(SEÇÃO DE TEXTO):
"""
CIDH condena ação policial que resultou na morte de 9 pessoas em Paraisópolis, Brasil, e chama o Estado brasileiro a reformar seus protocolos de segurança

A Comissão Interamericana de Direitos Humanos (CIDH) manifesta sua preocupação a respeito da informação de que 9 pessoas perderam a vida e outras pessoas ficaram feridas após uma ação policial na Favela de Paraisópolis, São Paulo, Brasil. A esse respeito, a Comissão insta o Estado a investigar forma imediata e imparcial e punir os responsáveis ​​por esses atos, bem como a reparar às vítimas e seus familiares.

Da OAS

Logo da CIDH
(Foto: Imagem retirada do site ANADEP)

Segundo informações obtidas pela CIDH, uma ação da polícia militar do estado de São Paulo, em 1º de dezembro, teria gerado pânico e tumulto entre os frequentadores de uma festa popular de rua – “baile funk” – na Favela de Paraisópolis. Na tentativa de evacuar o local, as pessoas teriam pisoteado as outras, resultando em 9 pessoas mortas, incluindo dois adolescentes de 14 e 16 anos, e ao menos 7 feridos.
"""
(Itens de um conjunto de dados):
"""
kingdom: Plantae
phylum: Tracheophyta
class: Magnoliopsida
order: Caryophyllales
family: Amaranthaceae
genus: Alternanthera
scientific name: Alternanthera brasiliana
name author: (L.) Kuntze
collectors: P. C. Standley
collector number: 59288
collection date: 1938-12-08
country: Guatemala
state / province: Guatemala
"""
(VERIFIQUE SUA COMPREENSÃO):
a) Relacione todas as medidas que a CIDH pede ao Estado brasileiro na notícia sobre Paraisópolis, incluindo o título.
b) Responda com base na notícia sobre Paraisópolis:
(i) Que sentimento a Comissão manifesta no primeiro parágrafo?
(ii) De onde foi retirada a imagem do logo da CIDH?
(iii) Em que data ocorreu a ação da polícia militar?
A listagem é um material independente da notícia.

(RESPOSTAS POR TAREFA):
a)
Reformar seus protocolos de segurança
Investigar de forma imediata e imparcial
Punir os responsáveis por esses atos
Reparar as vítimas e seus familiares

b)
(i) Preocupação.
(ii) Do site ANADEP.
(iii) Em 1º de dezembro.